Lillie leans against the door frame in silence, its old wood scent in her nose. Everything and everywhere is the scent of existence much older than hers: packed soil, dampened tree bark. The only thing new or unnatural is the sweet cigar smoke emanating from Nao's direction.

He's sitting cross-legged on a hanging bench, and though there's no cigar in sight, a thin trail of incense rises up to the porch roof from where it sits on the small table beside him. The sleeves of his green flannel are rolled up to his elbows, his jeans big enough to pool around his ankles.

"Kamiya," Lillie says, once she knows he's sensed her. "That's your last name? I saw it on one of your business cards on the coffee table."

"So?"

"My grandmother was from Nagoya," Lillie says. "She immigrated here by herself when she was eighteen."

At that, Nao looks up, as if seeing her in a new light. "Have you ever been?"

"To Japan?" she asks, and Nao nods. "My brother and I spent a few summers there when we were kids, yeah. Have you?"
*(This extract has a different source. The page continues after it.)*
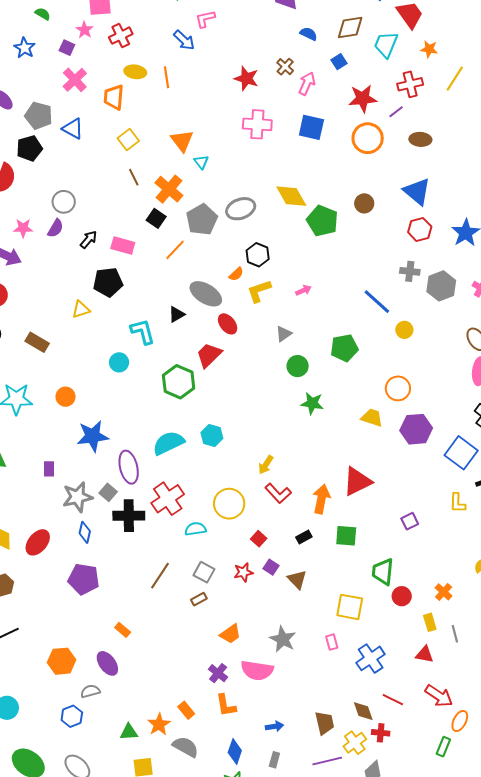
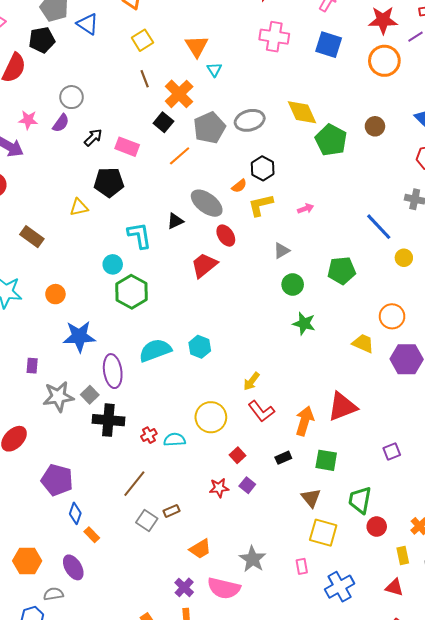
green hexagon: (179, 382) -> (132, 292), moved
red cross: (168, 499) -> (149, 435), moved, size x0.5
blue diamond: (85, 532) -> (75, 513), moved
gray square: (204, 572) -> (147, 520), moved
brown triangle: (297, 579) -> (311, 498), moved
He shakes his head. "My family's been here, on this exact farm, since I don't even know when," he says, his accent softening the words, rounding them off at the edges. "Still, my mom always said she'd take me—that it'd be good for me to see where we came from, at least once—but she kept putting it off. Eventually she ran out of time."

Lillie considers it, the stillness of this house, this farm, Nao himself. She decides not to clarify.
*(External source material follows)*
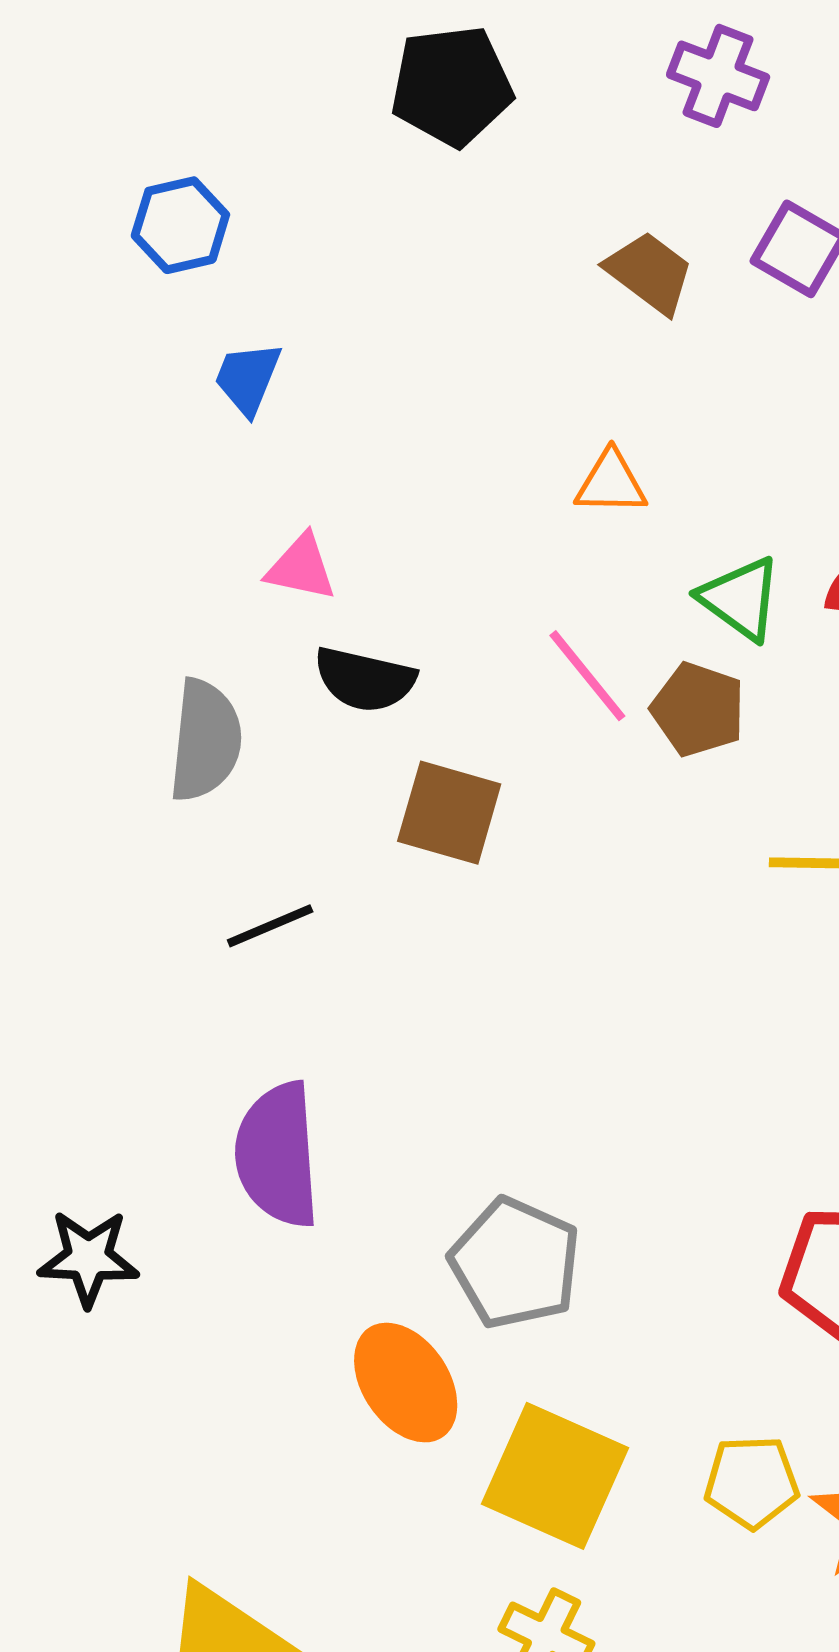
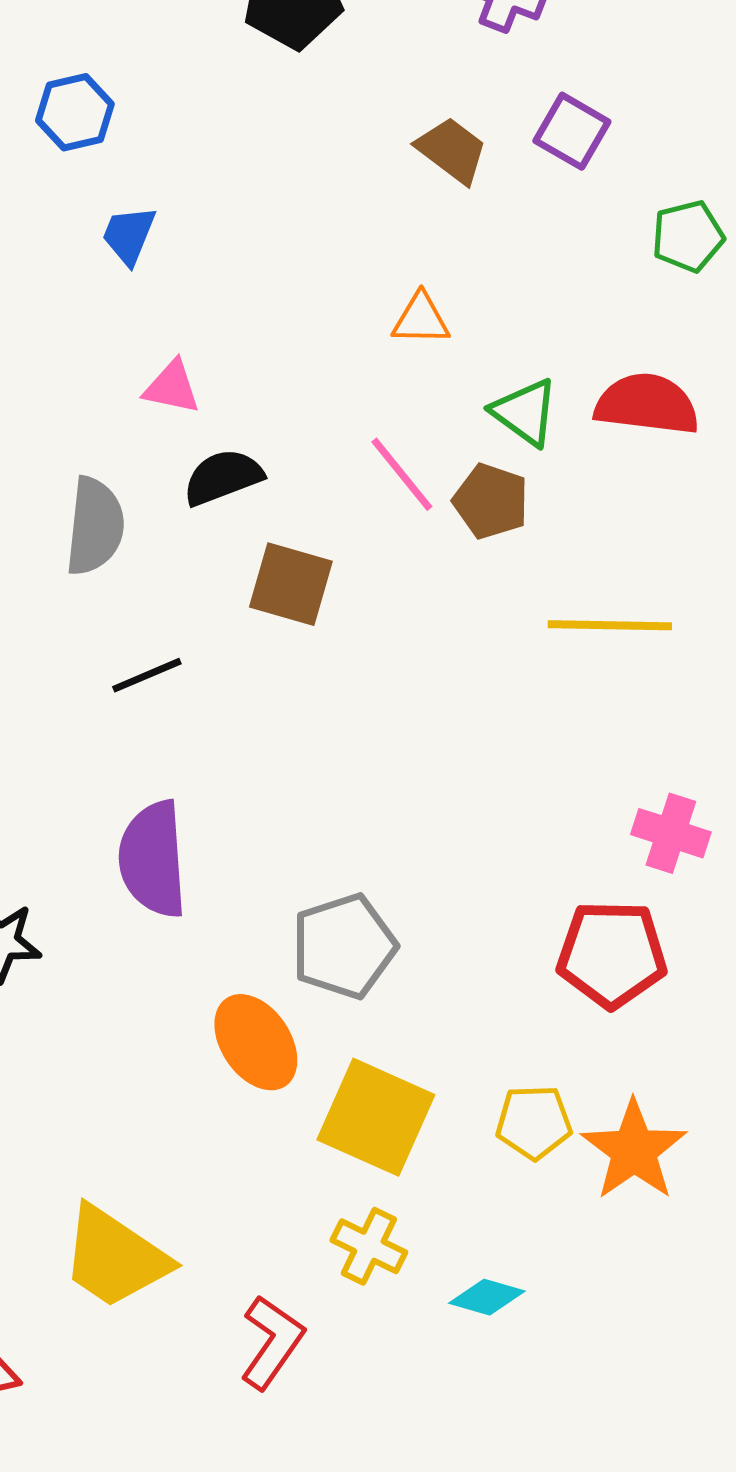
black semicircle: (365, 679) -> (223, 477), turned 146
gray pentagon: (515, 1263) -> (344, 946), turned 30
"You're gonna ask me to help you," Nao says then. "That's why you came out here, right?"

"I—"

"I'm sorry, but I can't. You got lucky this time 'cause I was already at the Redwines' place for business, and that botched incantation Shay did on y'all was an easy fix," Nao elaborates. "But if you're gonna ask me to do something about whatever the fuck's wrong with that man's eye, I'll let you down easy now. I can't."

"Nao, please," Lillie says, approaching him, the porch creaking beneath her boots. "We can't do this ourselves. Not just Felix's curse, but mine, too. We need someone who has some expertise in this."

"The expert was my mother, Lillie," Nao snaps. "My mother was the one who could keep up a protection ward over damn near forty acres of land. My mother was the one who could curse your cheating, no-good ex-boyfriend into tasting nothing but frog slime in all his food for three weeks. My mother was the one who was made of magic. And now that she's gone all I can do is try to scrape shit together with the few pieces I have left."

Lillie says nothing, just watches as Nao sinks his head into his hand, his middle finger and thumb straddled across his forehead.

"I ain't a witch, just a witch's son. All I have is dust. You understand?"

She doesn't. Looking at the tense expression baked into Nao's face, she doesn't think she could ever understand something so complicated, so she won't pretend to.

Instead, Lillie tells him, "Whatever you are, you saved Felix's life. Thank you for that, Nao."

He raises his head, his eyes meeting hers for a moment. Within them there are a million questions, yet none of them she's sure are meant for her.

The front door creaks open behind Lillie, and she turns to find Mira with one foot on the porch, one foot in the vestibule.

Mira's eyes graze Nao curiously before settling on Lillie again. "Felix's...aware now. He's asking for you."

"For me?" Lillie asks.

Mira nods.

Lillie glances back at Nao once more, but his eyes have returned to the vacant field ahead of him. Mira holds the door open for her, and Lillie returns inside.